Damit ein Organismus sich entwickeln und funktionieren kann, werden viele Informationen ausgetauscht und kooperiert – organische Berechnungen – die in und zwischen den Zellen, nicht nur innerhalb der Neuronen, stattfinden. Diese auftauchenden und geometrischen Eigenschaften werden durch bioelektrische, biochemische und biomechanische Prozesse geformt, „die auf DNA-spezifischer Hardware ablaufen“, sagt Levin, „und diese Prozesse sind rekonfigurierbar, was neue Lebensformen ermöglicht“.
Es sind Frösche
Die Wissenschaftler sehen die in ihrer neuen PNAS-Studie vorgestellte Arbeit – „Eine skalierbare Pipeline für das Design rekonfigurierbarer Organismen“ – als einen Schritt zur Anwendung der Erkenntnisse über diesen bioelektrischen Code sowohl in der Biologie als auch in der Informatik. „Was bestimmt eigentlich die Anatomie, zu der die Zellen zusammenarbeiten?“ fragt Levin. „Man schaut sich die Zellen an, mit denen wir unsere Xenobots gebaut haben, und genomisch gesehen sind es Frösche. Es ist zu 100% Frosch-DNA – aber das sind keine Frösche. Dann fragt man sich, was diese Zellen noch bauen können.“
„Wie wir gezeigt haben, kann man diese Froschzellen dazu bringen, interessante lebende Formen zu bilden, die sich von ihrer Standard-Anatomie völlig unterscheiden“, sagt Levin. Er und die anderen Wissenschaftler im UVM- und Tufts-Team – mit Unterstützung des DARPA-Programms für lebenslanges Lernen und der National Science Foundation – glauben, dass der Bau der Xenoboter ein kleiner Schritt zum Knacken dessen ist, was er den „morphogenetischen Code“ nennt, und dass er einen tieferen Einblick in die allgemeine Art und Weise gibt, wie Organismen organisiert sind – und wie sie Informationen auf der Grundlage ihrer Geschichte und ihrer Umwelt berechnen und speichern.

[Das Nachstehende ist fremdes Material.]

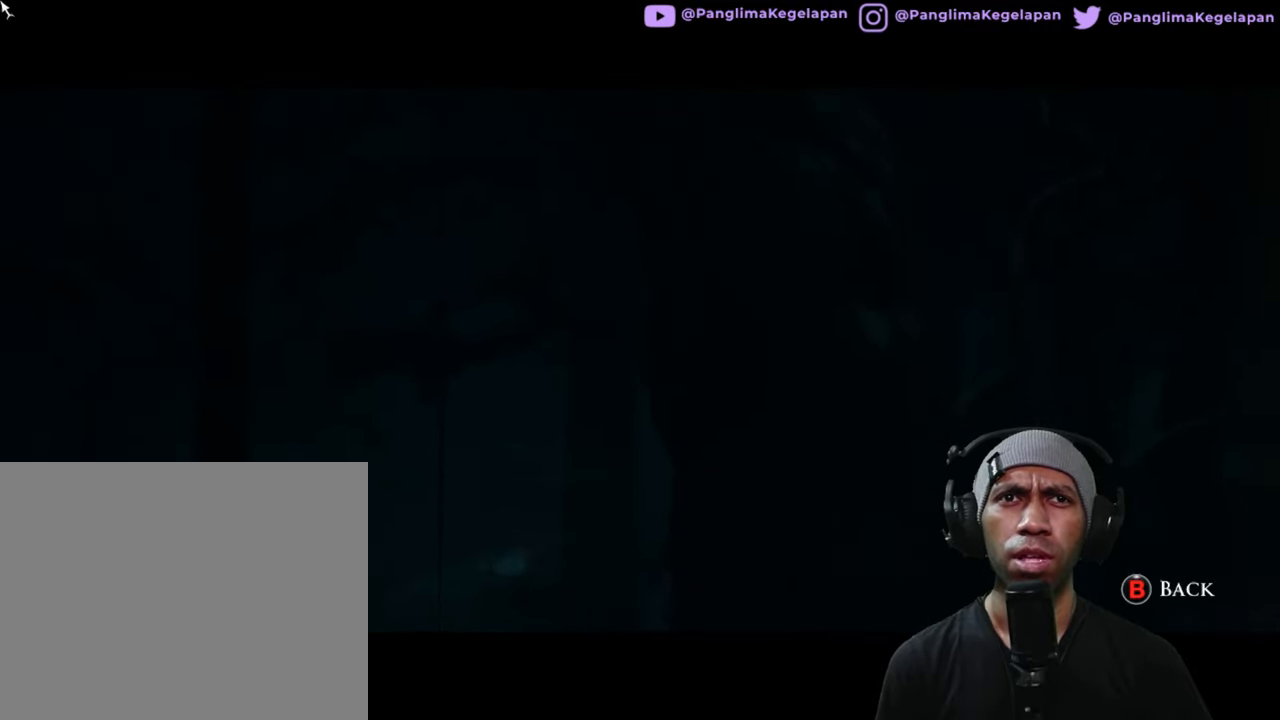
{"buttons": ["R2"], "left_stick": "center", "right_stick": "down", "button_events": []}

Viele Menschen machen sich Sorgen über die Auswirkungen des raschen technologischen Wandels und komplexer biologischer Manipulationen. „Diese Angst ist nicht unvernünftig“, sagt Levin. „Wenn wir anfangen, mit komplexen Systemen herumzuspielen, die wir nicht verstehen, werden wir unbeabsichtigte Folgen haben“. Viele komplexe Systeme, wie eine Ameisenkolonie, beginnen mit einer einfachen Einheit – einer Ameise – aus der es unmöglich wäre, die Form ihrer Kolonie vorherzusagen oder wie sie mit ihren miteinander verbundenen Körpern Brücken über das Wasser bauen können.

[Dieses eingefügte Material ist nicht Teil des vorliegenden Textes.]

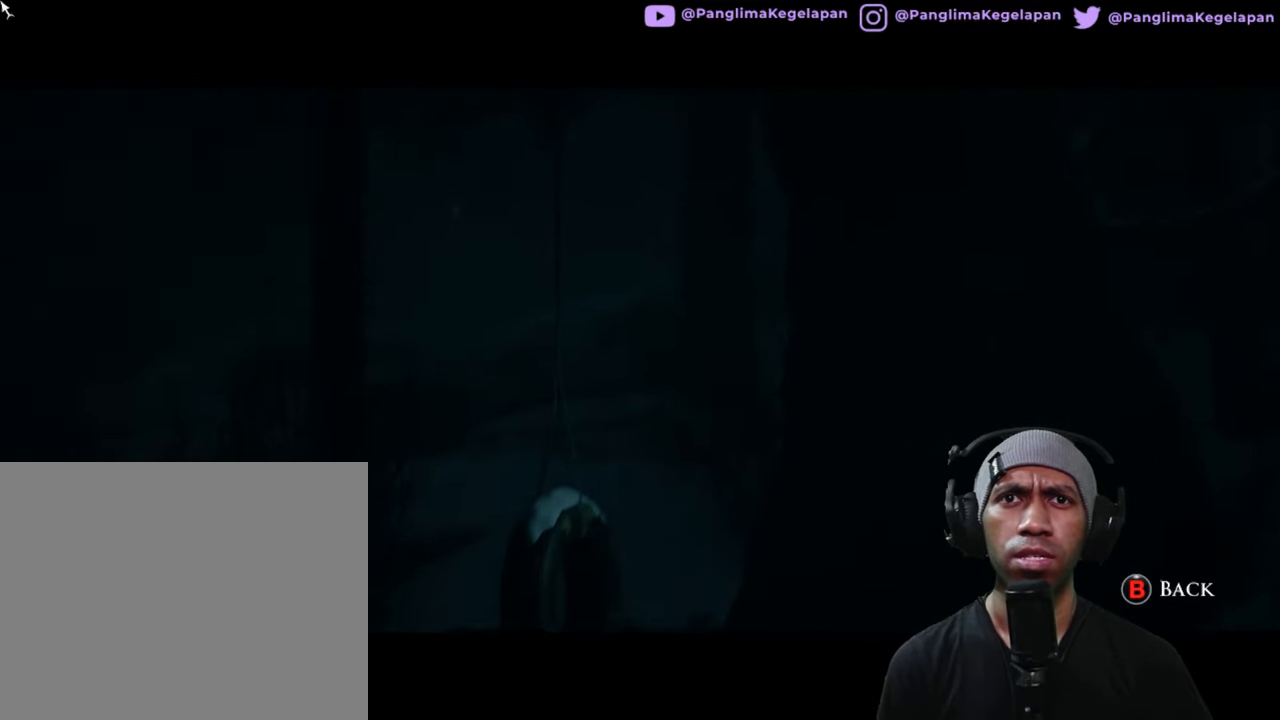
{"buttons": ["R2"], "left_stick": "center", "right_stick": "down-right", "button_events": []}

„Wenn die Menschheit in der Zukunft überleben soll, müssen wir besser verstehen, wie komplexe Eigenschaften irgendwie aus einfachen Regeln entstehen“, sagt Levin. Ein Großteil der Wissenschaft konzentriert sich auf die „Kontrolle der Regeln auf der unteren Ebene“. Wir müssen auch die Regeln auf hoher Ebene verstehen“, sagt er. „Wenn Sie einen Ameisenhaufen mit zwei statt einem Schornstein wollten, wie modifizieren Sie die Ameisen? Wir hätten keine Ahnung.“
Wie entscheiden lebende Systeme?
„Ich denke, es ist eine absolute Notwendigkeit für die Gesellschaft, dass sie in Zukunft Systeme besser in den Griff bekommt, bei denen das Ergebnis sehr komplex ist“, sagt Levin. „Ein erster Schritt dazu besteht darin, zu untersuchen: Wie entscheiden lebende Systeme, wie ein Gesamtverhalten aussehen soll, und wie manipulieren wir die Teile, um die gewünschten Verhaltensweisen zu erhalten?

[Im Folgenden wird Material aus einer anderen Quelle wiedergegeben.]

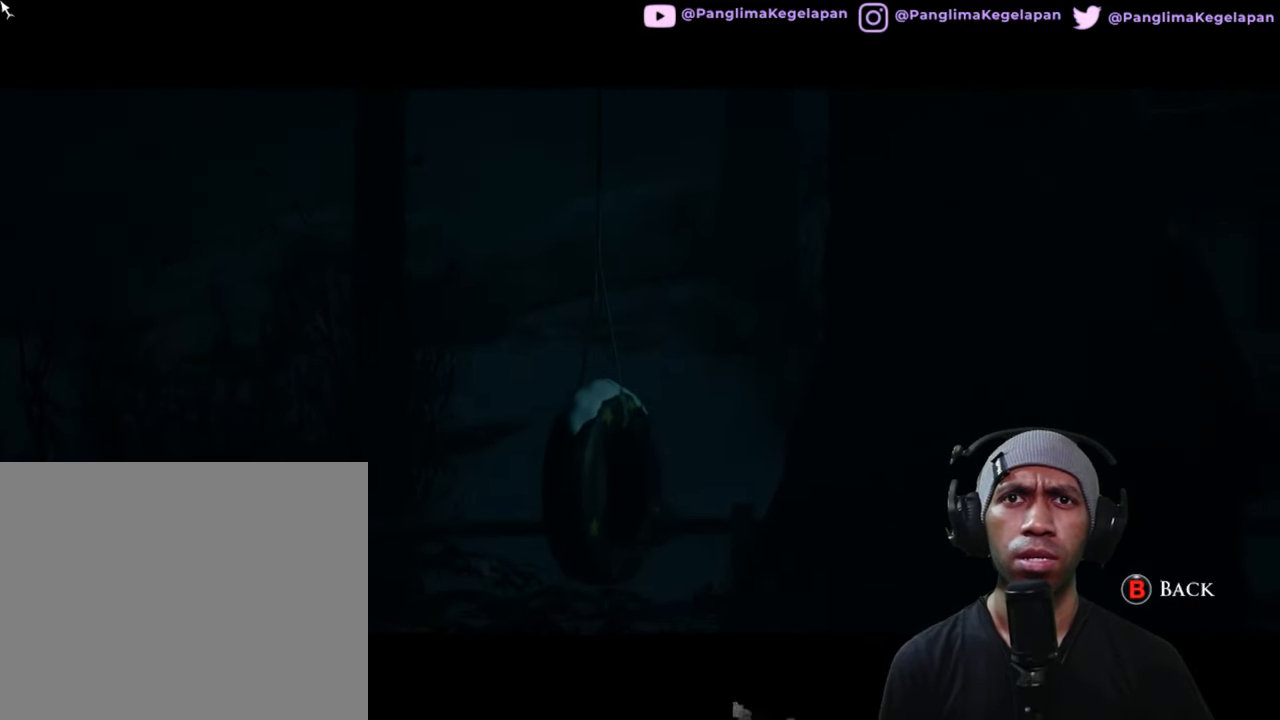
{"buttons": ["R2"], "left_stick": "center", "right_stick": "down-right", "button_events": []}
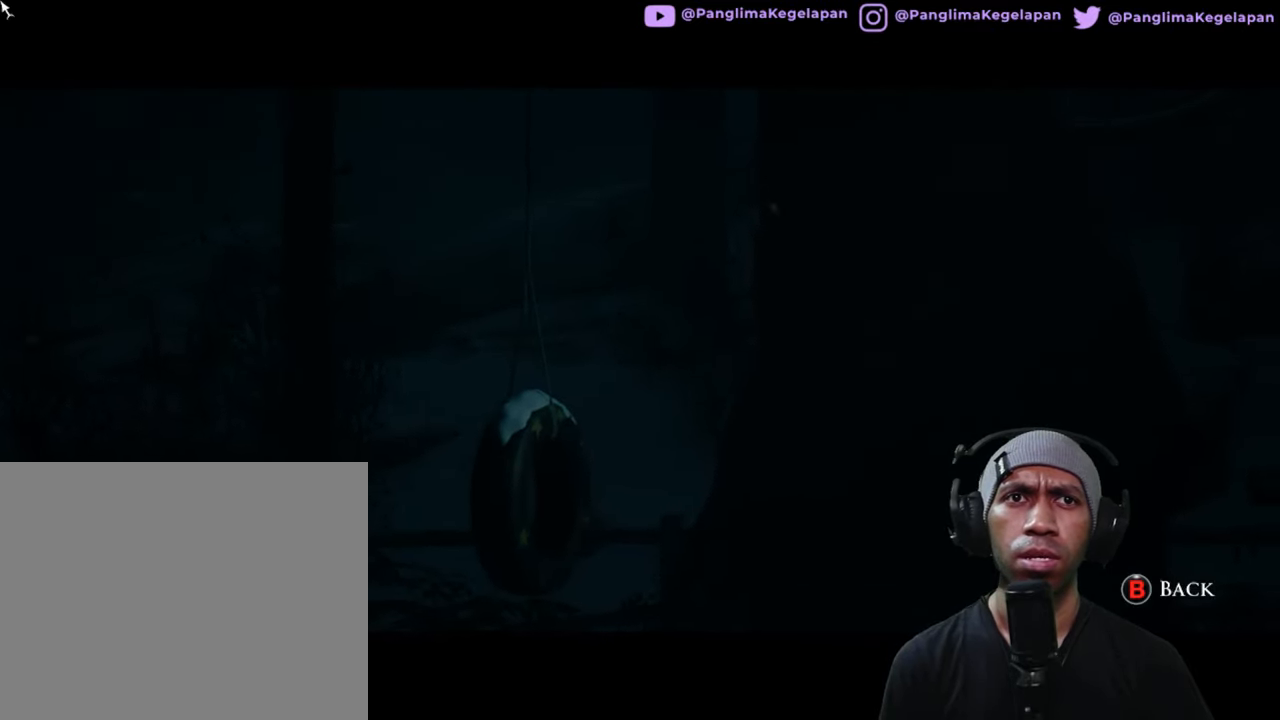
{"buttons": ["R2"], "left_stick": "center", "right_stick": "down", "button_events": []}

Mit anderen Worten: „Diese Studie ist ein direkter Beitrag dazu, das in den Griff zu bekommen, wovor die Menschen Angst haben, nämlich unbeabsichtigte Konsequenzen“, sagt Levin – sei es bei der raschen Ankunft selbstfahrender Autos, bei der Veränderung von Genantrieben, um ganze Linien von Viren auszulöschen, oder bei den vielen anderen komplexen und autonomen Systemen, die die menschliche Erfahrung zunehmend prägen werden.
„Es gibt all diese angeborene Kreativität im Leben“, sagt Josh Bongard von UVM. „Wir wollen das tiefer verstehen – und wie wir es in neue Formen lenken und vorantreiben können“.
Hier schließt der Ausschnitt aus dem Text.